Sunday, May 09, 2010

Friction: A non-Socratic dialogue

So Jane Policymaker is driving a minivan. Maynard Keynes is in the passenger seat , Ed Prescott, Robert Lucas are in the second row of seats and Eugene Fama and John Cochrane are in the back seats.

Jane: We are heading for a cliff
Maynard: slam on the brakes

Prescott: I don't see how brakes work. Alan Greenspan has had fewer traffic accidents since he stopped using brakes. I know some people still teach about friction in third rate departments, but they aren't really advancing the science. You'll go just as fast whether you slam on the brake or not. In modern bicycle theory it is assumed that there is no friction so the concept of "braking" is meaningless.

Maynard: Don't listen to him. Slam on the brake. We're all about to die.

John: Yes this is a stressful situation and in stressful situations it is tempting to turn to the fairy tales of our childhood.

Maynard: It's not a fairy tale. It's a brake. It's worked before.

John and Eugene in unison: Brakes are supposed to work because the disk spins under the brake shoes. If the disk is spinning we are going forward. Therefore brakes can't slow us down. There is a logical contradiction between saying we should brake and that we shouldn't keep going forward.

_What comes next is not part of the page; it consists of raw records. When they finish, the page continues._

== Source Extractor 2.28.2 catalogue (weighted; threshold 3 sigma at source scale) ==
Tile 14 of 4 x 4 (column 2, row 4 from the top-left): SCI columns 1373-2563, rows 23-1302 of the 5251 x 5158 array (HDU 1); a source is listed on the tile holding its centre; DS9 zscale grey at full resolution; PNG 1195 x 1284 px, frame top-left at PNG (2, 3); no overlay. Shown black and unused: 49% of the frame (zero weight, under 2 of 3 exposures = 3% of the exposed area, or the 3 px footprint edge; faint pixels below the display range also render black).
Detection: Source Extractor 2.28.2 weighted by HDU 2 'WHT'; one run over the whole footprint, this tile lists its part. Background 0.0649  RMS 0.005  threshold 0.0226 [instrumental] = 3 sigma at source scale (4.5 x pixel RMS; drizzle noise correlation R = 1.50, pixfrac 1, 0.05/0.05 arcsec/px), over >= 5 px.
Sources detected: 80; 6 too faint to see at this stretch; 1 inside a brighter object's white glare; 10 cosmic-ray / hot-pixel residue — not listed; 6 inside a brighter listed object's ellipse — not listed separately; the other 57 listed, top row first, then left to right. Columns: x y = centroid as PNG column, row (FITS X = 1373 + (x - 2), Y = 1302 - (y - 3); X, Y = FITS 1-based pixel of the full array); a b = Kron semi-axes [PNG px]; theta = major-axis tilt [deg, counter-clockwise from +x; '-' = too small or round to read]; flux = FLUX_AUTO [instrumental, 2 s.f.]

Jane: You guys in the back seat, don't just tell me Maynard is wrong. Tell me what to do to avoid going over the cliff.

Robert L: Serious analysis is a difficult process and requires a step by step approach starting with simple frictionless models. We expect to have a useful model in roughly thirty years.




Robert W: If you think I'm exagerating explain exactly what is overstated in the above dialogue.